Miroux B, Walker J E
The Medical Research Council Laboratory of Molecular Biology, Cambridge, UK.
J Mol Biol. 1996 Jul 19;260(3):289-98. doi: 10.1006/jmbi.1996.0399.
We have investigated the over-production of seven membrane proteins in an Escherichia coli-bacteriophage T7 RNA polymerase expression system. In all seven cases, when expression of the target membrane protein was induced, most of the BL21(DE3) host cells died. Similar effects were also observed with expression vectors for ten globular proteins. Therefore, protein over-production in this expression system is either limited or prevented by bacterial cell death. From the few survivors of BL21(DE3) expressing the oxoglutarate-malate carrier protein from mitochondrial membranes, a mutant host C41(DE3) was selected that grew to high saturation cell density, and produced the protein as inclusion bodies at an elevated level without toxic effect. Some proteins that were expressed poorly in BL21(DE3), and others where the toxicity of the expression plasmids prevented transformation into this host, were also over-produced successfully in C41(DE3). The examples include globular proteins as well as membrane proteins, and therefore, strain C41(DE3) is generally superior to BL21(DE3) as a host for protein over-expression. However, the toxicity of over-expression of some of the membrane proteins persisted partially in strain C41(DE3). Therefore, a double mutant host C43(DE3) was selected from C41(DE3) cells containing the expression plasmid for subunit b of bacterial F-ATPase. In strain C43(DE3), both subunits b and c of the F-ATPase, an alanine-H(+) symporter, and the ADP/ATP and the phosphate carriers from mitochondria were all over-produced. The transcription of the gene for the OGCP and subunit b was lower in C41(DE3) and C43(DE3), respectively, than in BL21(DE3). In C43(DE3), the onset of transcription of the gene for subunit b was delayed after induction, and the over-produced protein was incorporated into the membrane. The procedure used for selection of C41(DE3) and C43(DE3) could be employed to tailor expression hosts in order to overcome other toxic effects associated with over-expression.
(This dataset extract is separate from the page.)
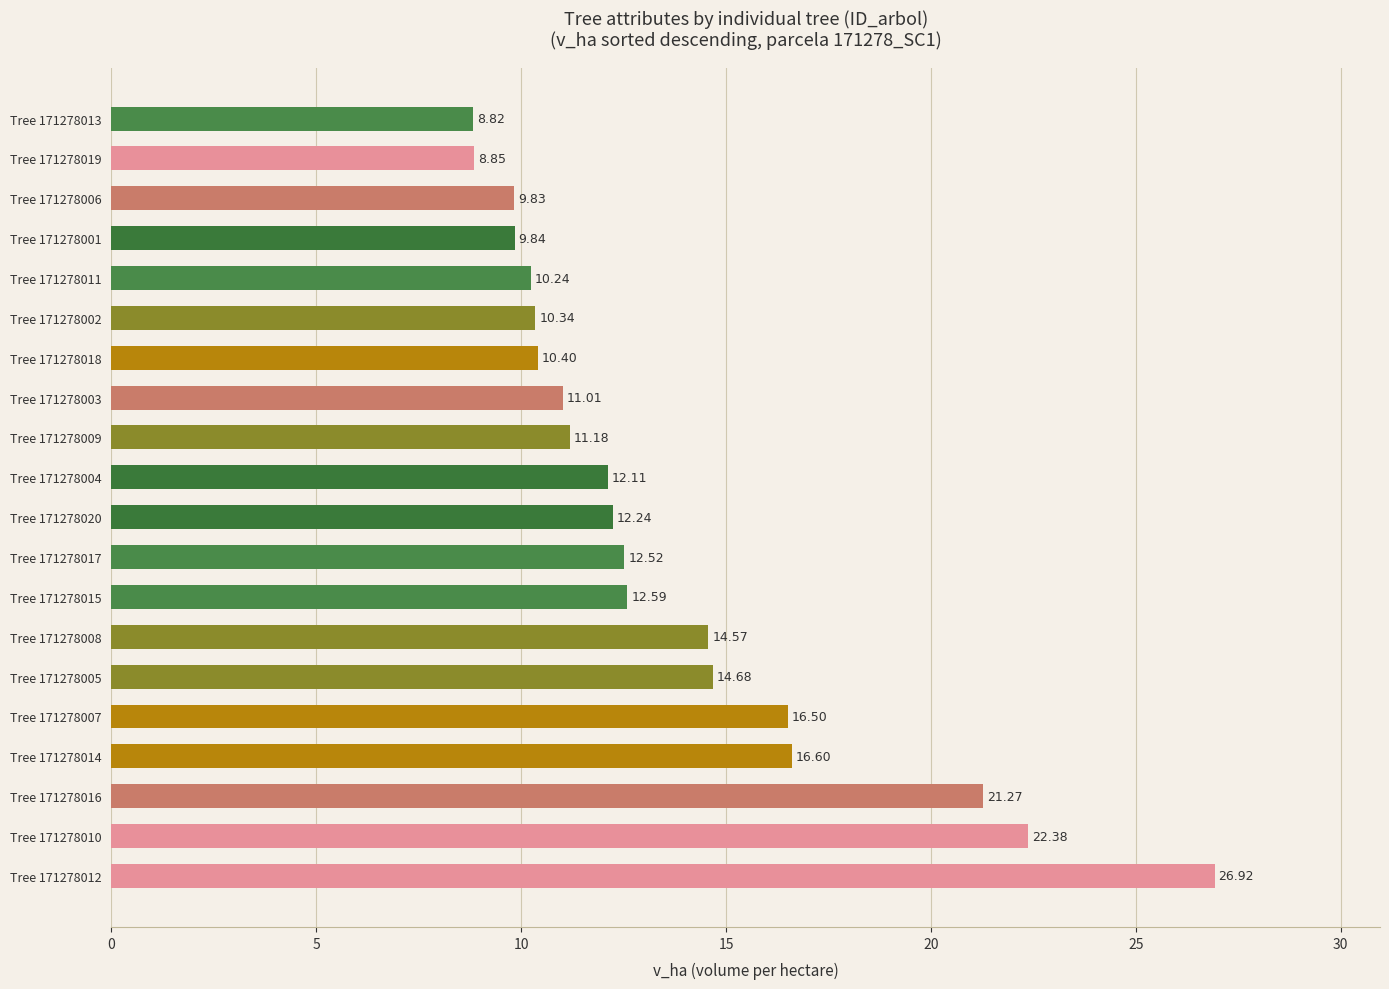

Approximately how many times larger is the value at Tree 171278007 compared to Tree 171278008?

1.1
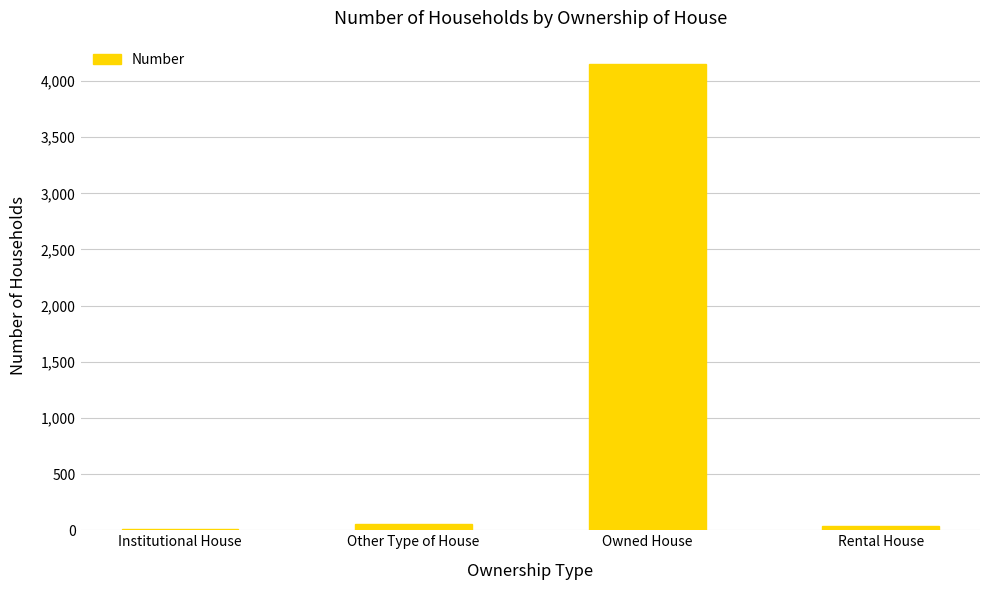

Count the number of categories in the chart.

4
我们研究了在大肠杆菌 - 噬菌体T7 RNA聚合酶表达系统中七种膜蛋白的过量表达情况。在所有七种情况下,当诱导目标膜蛋白表达时,大多数BL21(DE3)宿主细胞死亡。对于十种球状蛋白的表达载体,也观察到了类似的效应。因此,在该表达系统中,细菌细胞死亡限制或阻止了蛋白质的过量表达。从表达线粒体内膜中氧代戊二酸 - 苹果酸载体蛋白的BL21(DE3)的少数存活细胞中,筛选出了一种突变宿主C41(DE3),它能生长到高饱和细胞密度,并以较高水平产生该蛋白,且无毒性作用。一些在BL21(DE3)中表达不佳的蛋白质,以及其他因表达质粒毒性而无法转化到该宿主中的蛋白质,也在C41(DE3)中成功实现了过量表达。这些例子包括球状蛋白和膜蛋白,因此,作为蛋白质过量表达的宿主,C41(DE3)菌株通常优于BL21(DE3)。然而,一些膜蛋白过量表达的毒性在C41(DE3)菌株中仍部分存在。因此,从含有细菌F - ATPase亚基b表达质粒的C41(DE3)细胞中筛选出了双突变宿主C43(DE3)。在C43(DE3)菌株中,F - ATPase的亚基b和c、一种丙氨酸 - H⁺同向转运体以及线粒体内的ADP/ATP和磷酸载体都实现了过量表达。在C41(DE3)和C43(DE3)中,OGCP和亚基b基因的转录分别低于BL21(DE3)。在C43(DE3)中,亚基b基因的转录在诱导后延迟开始,且过量产生的蛋白整合到了膜中。用于筛选C41(DE3)和C43(DE3)的方法可用于定制表达宿主,以克服与过量表达相关的其他毒性效应。